Orsi adelantó que esta «filosofía» distintiva de Uruguay se implementará en la segunda mitad del año, cuando el país asuma la presidencia pro tempore del Mercosur, coincidiendo con la entrada en vigor del acuerdo con la Unión Europea. «Deseamos que todos quienes creemos en la democracia, encontremos el mejor cauce para hacer oír nuestra voz», expresó el mandatario.
Por su parte, Michelle Muschett, directora del PNUD para América Latina y el Caribe, al divulgar las conclusiones del estudio «Democracias bajo presión: Reimaginar los futuros de la democracia en América Latina y el Caribe 2026», afirmó que las «presiones» actuales son inherentes a nuestra era y exigen una reformulación por parte de los Estados para enfrentarlas y ofrecer soluciones.
Muschett argumentó que la divergencia de ideas es un elemento natural de la democracia y de su capacidad para gestionar conflictos y diferencias.
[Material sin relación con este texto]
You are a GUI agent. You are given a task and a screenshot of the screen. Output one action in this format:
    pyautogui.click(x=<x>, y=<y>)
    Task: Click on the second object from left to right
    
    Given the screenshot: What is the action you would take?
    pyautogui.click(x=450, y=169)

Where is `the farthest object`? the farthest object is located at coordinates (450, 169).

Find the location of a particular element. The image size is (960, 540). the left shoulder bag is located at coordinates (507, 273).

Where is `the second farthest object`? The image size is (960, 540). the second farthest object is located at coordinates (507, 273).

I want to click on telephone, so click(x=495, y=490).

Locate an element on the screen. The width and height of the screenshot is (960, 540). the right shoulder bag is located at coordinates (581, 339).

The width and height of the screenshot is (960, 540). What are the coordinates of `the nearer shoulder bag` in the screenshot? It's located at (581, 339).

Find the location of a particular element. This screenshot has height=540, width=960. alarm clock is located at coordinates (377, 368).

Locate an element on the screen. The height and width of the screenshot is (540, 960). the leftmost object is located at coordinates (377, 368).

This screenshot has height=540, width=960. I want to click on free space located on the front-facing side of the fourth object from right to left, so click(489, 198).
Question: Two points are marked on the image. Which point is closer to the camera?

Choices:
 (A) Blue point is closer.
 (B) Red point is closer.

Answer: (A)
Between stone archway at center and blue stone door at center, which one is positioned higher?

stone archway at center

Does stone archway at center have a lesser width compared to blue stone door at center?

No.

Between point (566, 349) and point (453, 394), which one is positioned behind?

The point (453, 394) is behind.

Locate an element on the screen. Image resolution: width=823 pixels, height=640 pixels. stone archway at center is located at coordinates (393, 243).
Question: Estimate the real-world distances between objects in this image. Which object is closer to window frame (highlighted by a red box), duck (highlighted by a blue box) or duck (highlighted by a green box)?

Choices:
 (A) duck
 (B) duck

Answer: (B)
Sin embargo, alertó que, al alcanzar niveles perjudiciales, esta diversidad dificulta la concreción de un proyecto compartido de nación o región. Adicionalmente, señaló que la inteligencia artificial y la rápida expansión de las plataformas digitales distorsionan el ecosistema informativo, alterando tanto el espacio cívico como la participación de los ciudadanos.
También destacó que la crisis del cambio climático, la pérdida de biodiversidad y la contaminación evidencian las deficiencias de la región y de sus sistemas democráticos en la gestión de los bienes comunes. Muschett se refirió, además, al reto de la migración, un fenómeno que ha modificado la región en las últimas décadas. Igualmente, resaltó el acelerado avance del crimen organizado y las economías ilícitas como otras presiones que están infiltrándose en las instituciones estatales y cubriendo los vacíos de la presencia estatal en numerosos países de la región.